Const. Chelsey Robinson died in hospital Monday after her cruiser collided with a semi-trailer carrying a load of pipes. The trucker was also taken to hospital but is expected to survive.

Robinson has the tragic distinction of becoming the 50th Alberta Mountie to die in the line of duty since 1876 - and the 15th to lose her life in a traffic collision.

The thunderous crash was so violent that it knocked nearby resident Ralph Heighton out of bed.

"I thought a train had hit our house," a subdued Heighton said Monday, still shaken by the blast.

"This is a dangerous intersection. There've been five or six fatalities over the last 20 years, but by far this was the biggest and the loudest." 

According to Assistant Commissioner Peter Hourihan, Robinson was responding to a report of an impaired driver travelling in the wrong direction on the Yellowhead Highway about 12:45 a.m.

Robinson was headed north on Range Road 15 and the semi was headed east on the Yellowhead.

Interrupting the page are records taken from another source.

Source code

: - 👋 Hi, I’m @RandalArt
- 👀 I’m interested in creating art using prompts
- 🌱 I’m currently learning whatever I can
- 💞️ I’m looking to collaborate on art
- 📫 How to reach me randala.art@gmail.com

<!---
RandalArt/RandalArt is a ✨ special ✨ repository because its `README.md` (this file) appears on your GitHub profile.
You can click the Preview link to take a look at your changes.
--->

The intersection is controlled by a stop sign on the Range Road.

Hourihan said the vehicles collided at 90-degree angle, the semi rolled into the median and burst into flames. Miraculously, the trucker was able to get himself out of the wreck before it was engulfed.

Because it's still under investigation, Hourihan said, few details were available. Police were still trying to determine if Robinson's lights and sirens were on.

However, he emphasized that the trucker was not the suspected impaired driver. That vehicle was never found.

The truck's load of massive metal pipes - a metre in diameter and 10 metres long - flew in all directions for several hundred metres.

"I'm amazed no one else was killed," said Heighton, who drives trucks for the City of Edmonton.